Violence around the world in the wake of a sleazy anti-Muslim video has overshadowed the rebellion in Syria against the Assad regime. Following the overthrow of regimes in Tunisia and Egypt, the Syrian uprising has been largely cast as a Muslim sectarian conflict.
Sectarian violence in not limited to Islam. Historically, Christians have fought each other over issues of the faith, including the Protestant/Catholic violence in Northern Ireland. But that conflict was less direct religious opposition and more a political hijacking of differences in belief.
Much the same can be said of the rebellion in Syria against the Assad regime. Much has been said of Muslim factions fighting each other. But King Abdullah of Saudi Arabia has stated: “Any sane Arab, Muslim, or anyone else knows that this uprising has nothing to do with religion, ethics, or morals.”

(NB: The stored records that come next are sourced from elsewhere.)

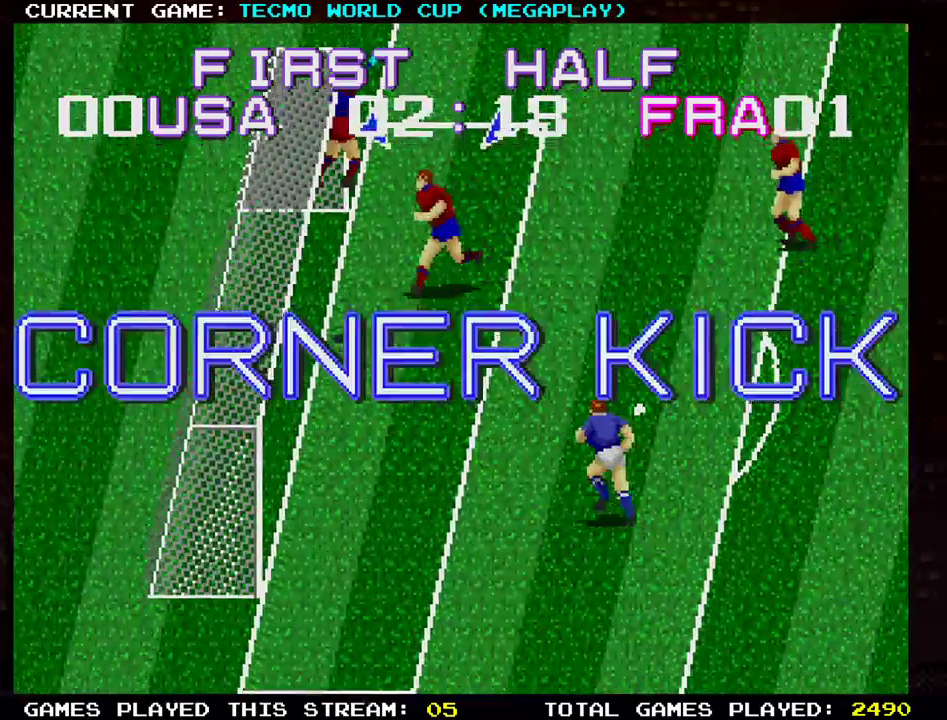
{"buttons": [], "left_stick": "center", "events": []}
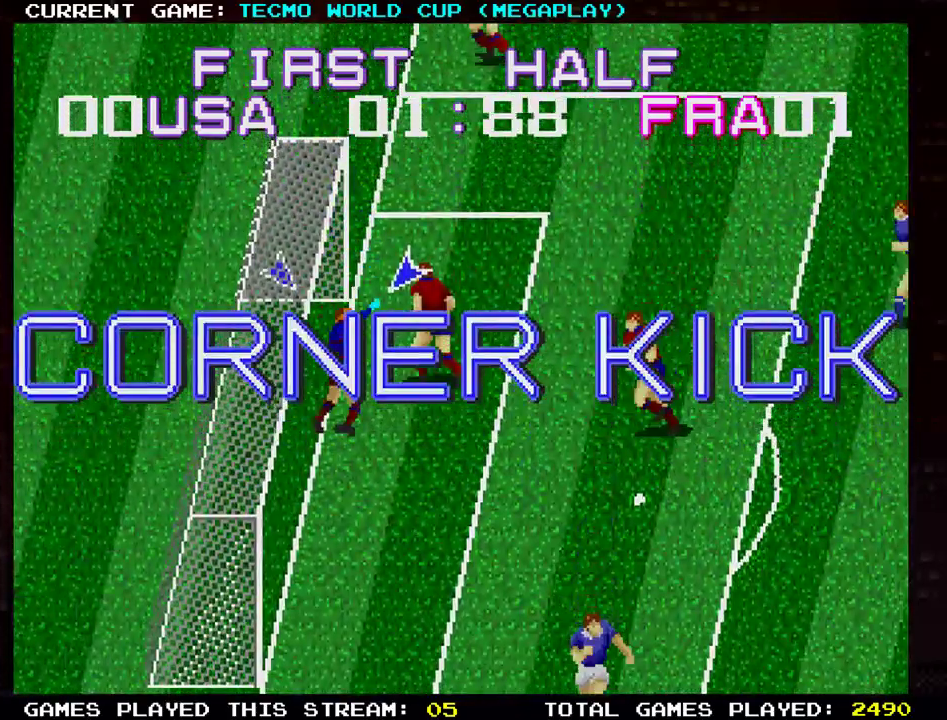
{"buttons": [], "left_stick": "center", "events": []}
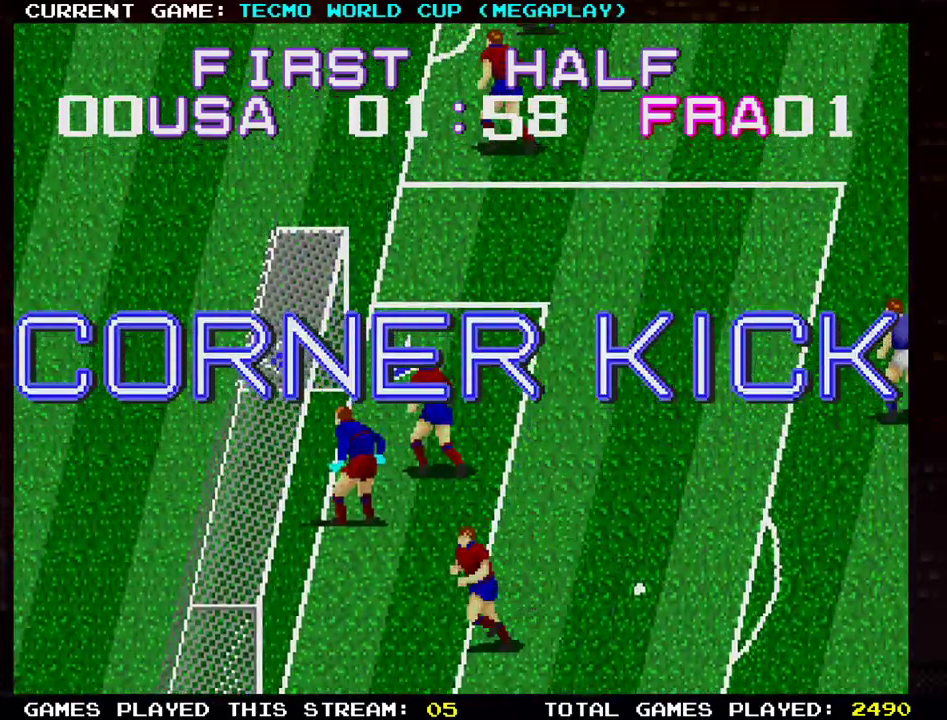
{"buttons": [], "left_stick": "center", "events": []}
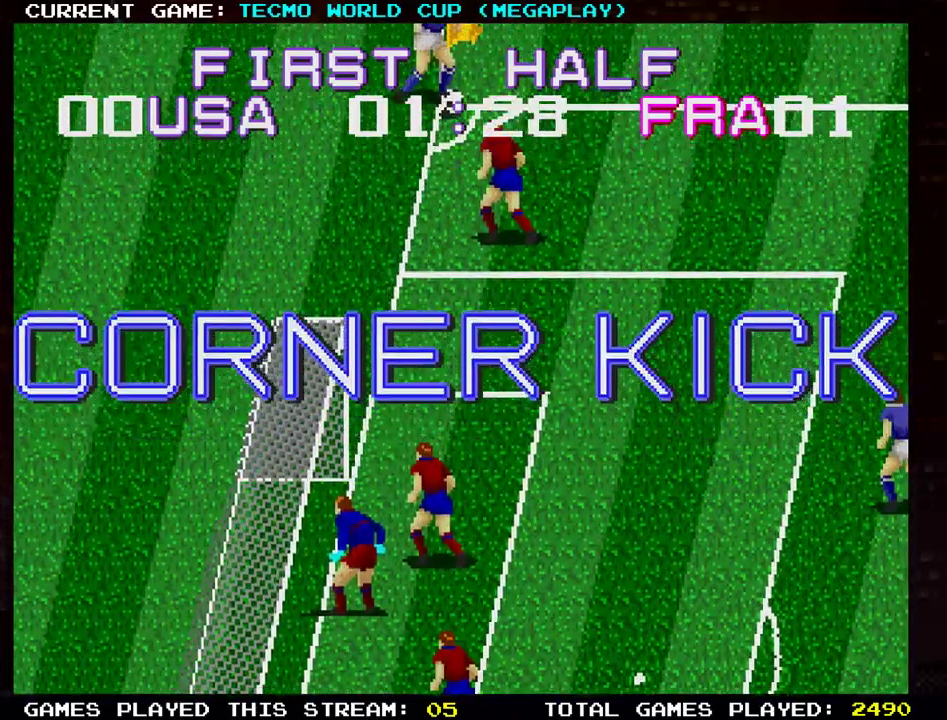
{"buttons": [], "left_stick": "center", "events": []}
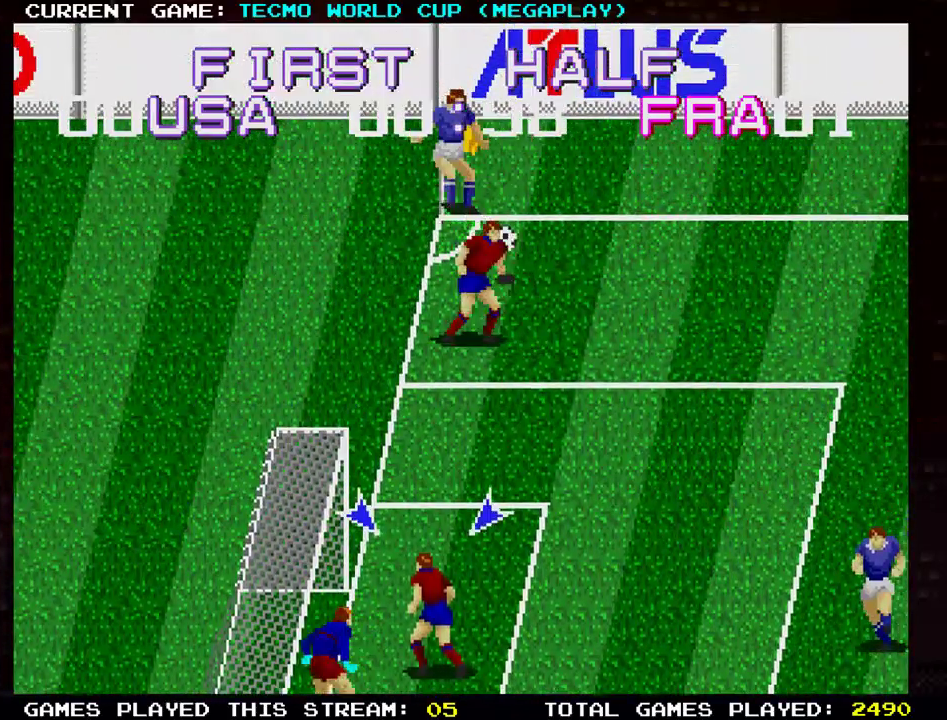
{"buttons": [], "left_stick": "right", "events": [[500, "left_stick", "right"]]}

The uprisings across the middle east have been against totalitarian regimes that exploited and oppressed the population. The brutal repression of the Assad regime in Syria is simply an extension of that oppression.
Why are most of these uprisings eventually successful. Few doubt the ability of Assad to win. Some have suggested Assad’s brutal crackdown has sufficiently reduced his legitimacy to weaken him and bring him down. But Stalin survived his greater cruel regime.
The reason why the Syrian uprising will probably succeed is a simple equation: the oppressed have nothing to lose, the oppressors have everything to lose. Those with nothing to lose, are prepared to give their lives; those with much to lose, guard their lives for it. Eventually, the stronger motivation will win.
That is why Christianity stands or falls according to the depth of its believer’s devotion. Do we reckon ourselves devoted, for life or death, to His cause? Our answer may be the measure of the ability of Christianity to survive.